Some of the most notable instances of such privileges include clauses that let verbal agreements be made in the presence of witnesses regarded as genuine wills. In addition, provisions permit written instructions to follow as legal wills following the death of a soldier.
2. Contingent/Conditional Wills:
These wills’ execution is subject to the occurrence of a particular event, and only if that event occurs in the future will the will become effective. These wills should be written for a variety of reasons. If the testator wants to secure safe appropriations of his property in the event of his passing while traveling abroad6 or wants to motivate a loved one to do something good, such as “my son will only get my property if he graduates from his law school with a 70% score,” he can make a contingency regarding the same in his will. Any circumstance.
3. Mutual wills
Mutual wills are the kind of wills that create when two parties concur to their terms and circumstances. In these wills, the testator names the other person as their legatee. Married couples typically manage such wills with children from their prior union to protect those kids’ interests.
After the first partner’s death, the remaining partner is still subject to the terms and circumstances of the will. Mutual Will aids in making sure that, if either partner remarries, the property will go to the deceased person’s children and not their new husband.
4. Duplicate Wills
The term “Duplicate Wills” refers to wills with two copies, as the name suggests. However, they will only regard it as one despite having two copies. It is pretty easy to make a copy of the will. According to Section 63 of the Indian Succession Act 1925, the testator must prepare a second copy of the will, sign it, and have it attested the same way as he did for the original.

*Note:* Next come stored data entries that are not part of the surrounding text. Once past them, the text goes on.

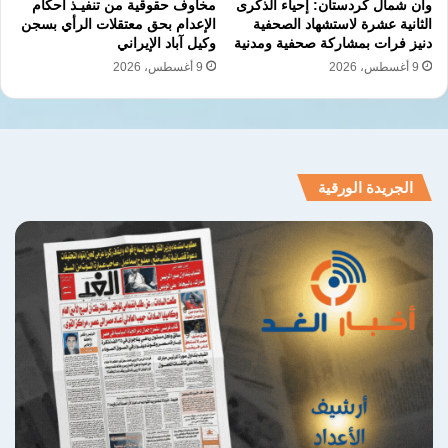
وان شمال كردستان: إحياء الذكرى
مخاوف حقوقية من تنفيـذ أحكام
الثانية عشرة لاستشهاد الصحفية
الإعدام بحق معتقلات الرأي بسجن
شملت الاعتداءات على المراكز الحيوية 167
دنيز فرات بمشاركة صحفية ومدنية
وكيل آباد الإيراني
منشأة طبية و140 مسجداً و55 سوقاً تجارياً
9 أغسطس، 2026
9 أغسطس، 2026
تعرضت للقصف المباشر. قدمت القوات الروسية
مساندة مباشرة لقوات النظام السوري في 3
هجمات كيماوية موثقة. أدت العمليات العسكرية
الجريدة الورقية
المشتركة بين القوات الروسية والنظام السوري
والإيراني إلى تشريد ما لا يقل عن 2.5 مليون
شخص قسرياً. تعكس هذه الأرقام حجم التداعيات
الإنسانية المرتبطة بالعمليات العسكرية الروسية.
الشبكة السورية لحقوق الإنسان
انتهاكات
روسيا
سوريا
كأس العالم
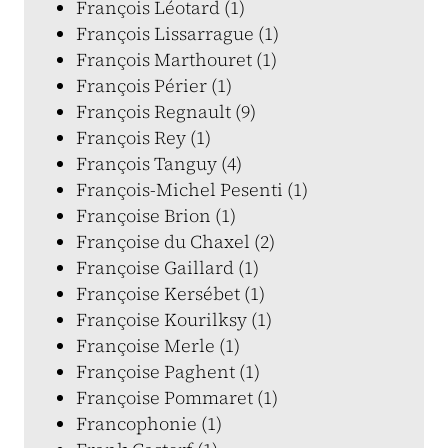
François Léotard (1)
François Lissarrague (1)
François Marthouret (1)
François Périer (1)
François Regnault (9)
François Rey (1)
François Tanguy (4)
François-Michel Pesenti (1)
Françoise Brion (1)
Françoise du Chaxel (2)
Françoise Gaillard (1)
Françoise Kersébet (1)
Françoise Kourilksy (1)
Françoise Merle (1)
Françoise Paghent (1)
Françoise Pommaret (1)
Francophonie (1)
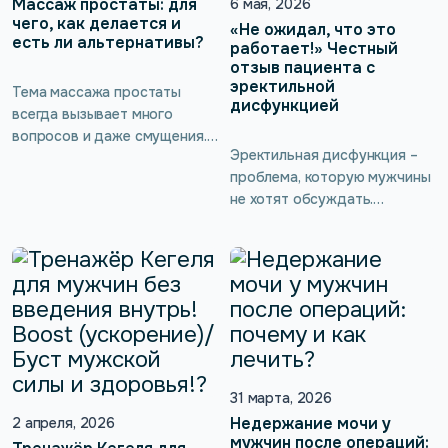
Кегеля. Такие тренировки
Массаж простаты: для
6 мая, 2026
помогают укрепить и
чего, как делается и
«Не ожидал, что это
есть ли альтернативы?
вернуть силы мышцам
работает!» Честный
тазового дна, нормализовать
отзыв пациента с
эректильной
мочеиспускание, вернуть
Тема массажа простаты
дисфункцией
сексуальное […]
всегда вызывает много
вопросов и даже смущения.
Эректильная дисфункция –
Между тем это эффективный
проблема, которую мужчины
способ поддержания
не хотят обсуждать.
мужского здоровья, который
Истинных цифр её
помогает улучшить
распространенности не
кровообращение, повысить
знает никто. Для мужчины,
потенцию и предотвратить
хоть старше 50 лет, хоть
неприятные заболевания. Но
моложе, это –
не всем комфортно
исключительно болезненная
обращаться за такой
тема! И даже если он
процедурой к врачу, да и
доходит до уролога или
самостоятельное
андролога, советы
31 марта, 2026
выполнение может быть
врача нередко могут
неудобным.
Недержание мочи у
2 апреля, 2026
игнорироваться, например,
мужчин после операций:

One copy may remain with the testator, while the other may place in a safe place. Such as a bank safe with a trustee, the draughtsman, or the executor. The testator creates a copy of the will to ensure it is carried out after his death. The other will would be automatically revoked if the testator destroyed the composition of choice in his possession.
5. Holograph Wills
Holographic wills are those that the testator personally wrote by hand. These will have advantages, given that they were entirely handwritten by the testator. There is a high degree of confidence in their accuracy and precision. It is argued in numerous legal rulings that “very little” evidence will be needed to demonstrate the proper execution and attestation of such a will if there aren’t many questionable circumstances surrounding it.
6. Concurrent Wills
A testator typically creates one will for all their testamentary declarations. The testator may create various wills for the property located in multiple areas based on his preferences or for convenience.
7. Sham Wills
These wills are written with another purpose unrelated to the testamentary function and execution of choice. Instead, these wills are typically written with unethical intentions in mind. Such as collecting property that does not belong to the claimant, misleading someone, etc. The testator’s purpose is one of the critical components of a valid will. The documents required to execute the collateral purpose properly and not to complete the choice by testamentary operations are added to these wills.